In a warning shot to Silicon Valley following Apple’s decision to launch its own BNPL service, Rohit Chopra, director of the Consumer Financial Protection Bureau, said his agency would “have to take a very careful look [at] the implications of Big Tech entering this space”.
Among the issues the agency would consider was “whether it may actually reduce competition and innovation in the market”, Chopra said in an interview.
In response to a question about the Apple launch, Chopra said Big Tech’s entry into short-term lending “raises a host of issues”, including how companies would use customer data. “Is it being combined with browsing history, geolocation history, health data, other apps?”
The iPhone maker last month became the first and so far only large tech company to launch a BNPL product in the US. Branded Apple Pay Later, it allows users of its devices to pay for purchases in four instalments over six weeks without interest or fees. The service is available via Mastercard’s network online or in apps that accept Apple Pay.
It marked another push by the Silicon Valley company into financial services following products such as Apple Card, a credit card for US customers launched with Goldman Sachs and Mastercard. But unlike previous lending services, which were offered in conjunction with banking partners, Apple will underwrite and fund the short-term loans.
Apple declined to comment.
Chopra said the entry of Big Tech into BNPL raised questions about whether other players would be able to compete and whether merchants could choose if they offered instalment plans or not.
“Big Tech’s ambitions when it comes to ‘buy now, pay later’ are inextricably linked to the desire to dominate the digital wallet,” Chopra added.
In October, the CFPB ordered Amazon, Apple, Facebook, Google, PayPal, and Square to provide information on their payment systems, including how the companies collect and use customer data.
“Any tech giant that has a lot of control over a mobile operating system is going to have unique advantages to exploit data and ecommerce more broadly,” Chopra said.
Companies with payment networks integrated into mobile operating systems or via pre-installed apps will keep pushing into financial services “to gain even deeper insights on consumer behaviour”, he predicted.
Chopra said he was wary of the payments landscape that has taken shape in China, where Alipay and WeChat Pay dominate with 2bn combined users.
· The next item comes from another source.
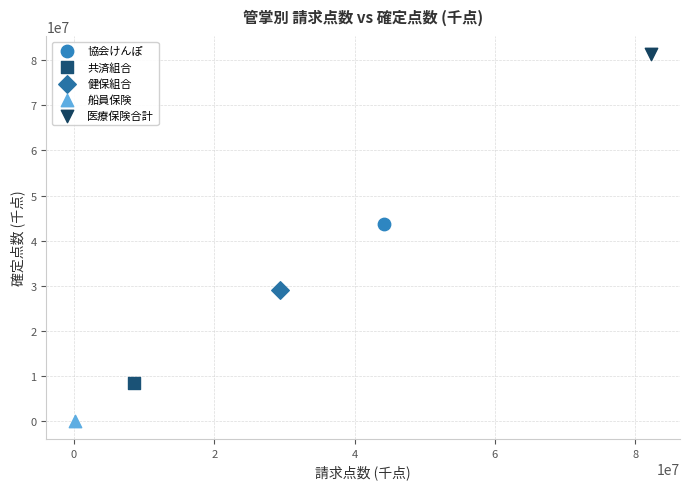

What are all the series names shown in the legend?

協会けんぽ, 共済組合, 健保組合, 船員保険, 医療保険合計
“I generally worry that we are lurching toward that type of system,” he said. Payment services connected to broader tech platforms allow parent companies to “intrusively” gain an “extraordinary window” into consumer behaviour, he added.
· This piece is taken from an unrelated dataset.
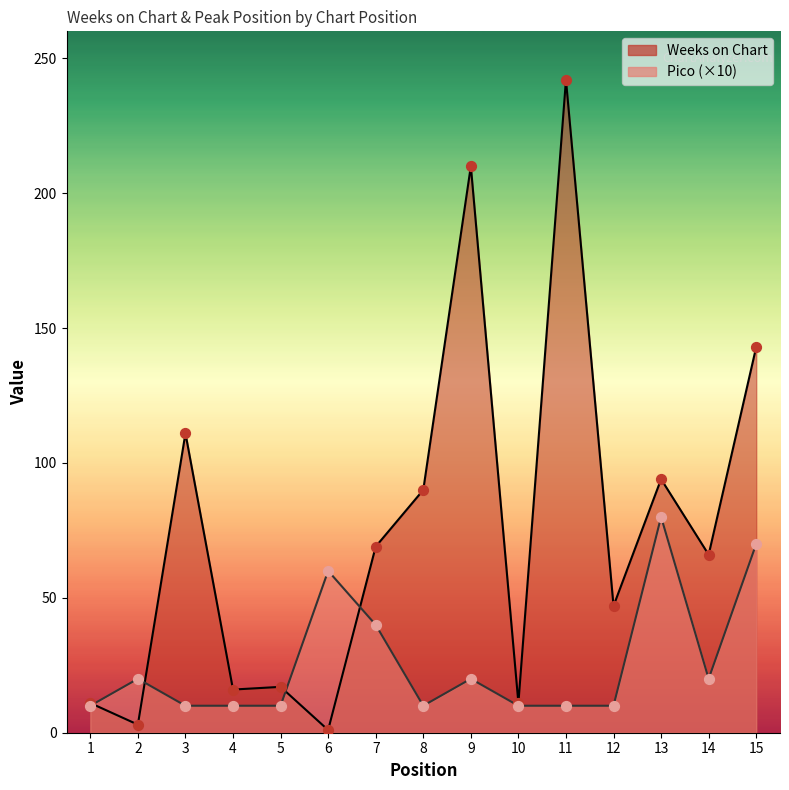

At which category is the sum across all series the highest?

11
Chopra warned that the US tradition of separating banking and commerce was “becoming murkier and murkier” as Big Tech wades further into financial services.
Even before Apple’s entry, the BNPL sector had drawn scrutiny from Chopra’s agency. It boomed during the coronavirus pandemic, raising concerns over consumer protection, credit reporting and indebtedness. The industry’s blistering growth rate has since slowed in line with a softening of the pandemic-era boom in sales of goods.
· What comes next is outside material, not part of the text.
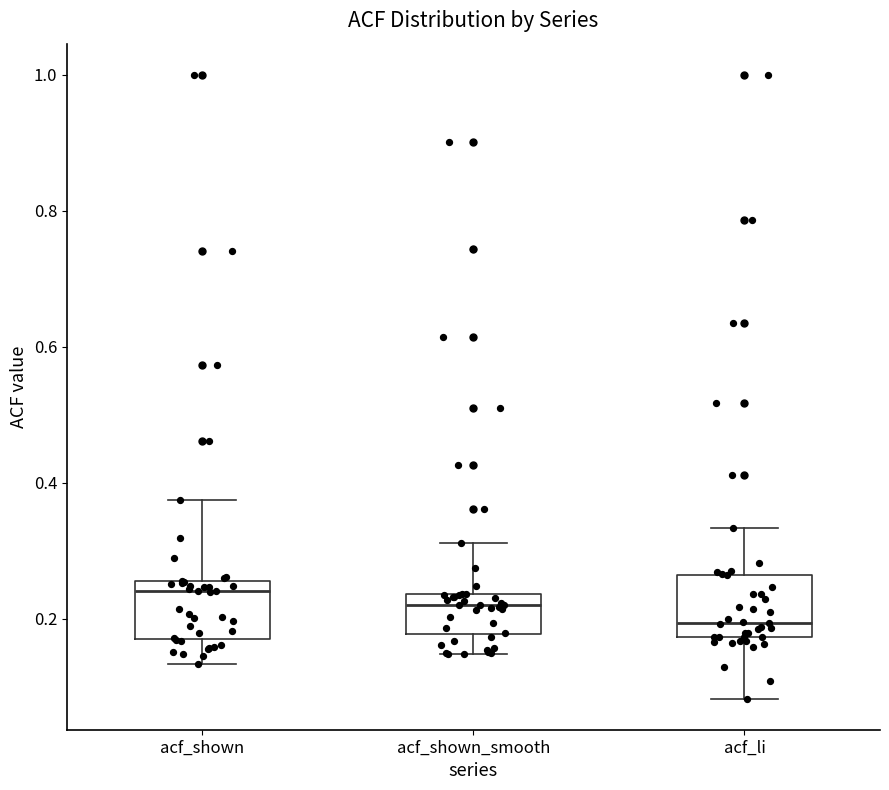

Where does the median line of the box for acf_shown_smooth sit on the y-axis? The values are not printed on the chart, so give them approximately, as read against the axis.

0.22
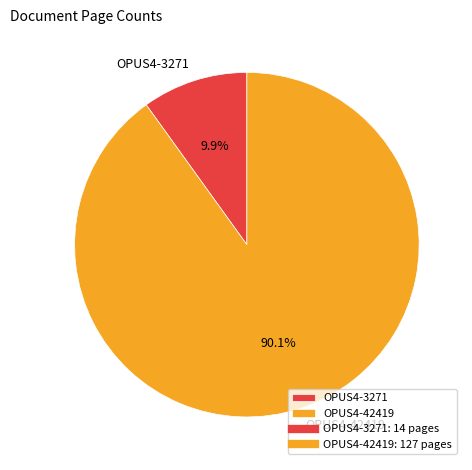

Between OPUS4-42419 and OPUS4-3271, which is larger?

OPUS4-42419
“In order to have real visibility into the state of household balance sheets, we can’t just look at credit card debt or auto loan debt,” Chopra said. “We’ve got to now look at buy now, pay later debt as well.”
In December, the CFPB asked five BNPL companies — Afterpay, Affirm, Klarna, PayPal and Zip — to provide information on transaction trends, fees, underwriting policies and credit reporting.
It will publish an initial report in the autumn with findings on usage and demographics as well as “potential next steps from a regulatory perspective”, he said.
Chopra was appointed to lead the CFPB in September and is part of a group of progressive officials picked by president Joe Biden for top financial regulatory roles. An ardent consumer champion and strong critic of Big Tech during his time at the Federal Trade Commission, he has tried to reboot an agency that was sidelined during Donald Trump’s presidency.
Chopra’s tougher stance on enforcement and rulemaking has ruffled feathers in corporate America, with the US Chamber of Commerce last month launching a media and video campaign against him arguing he was “skirting the agency’s legal authority”.
A CFPB spokesperson said in a statement: “Scare tactics orchestrated by lobbyists for Big Tech and Wall Street won’t deter the work of the CFPB to enforce the law.”
*This story has been corrected to clarify where Apple Pay Later is available.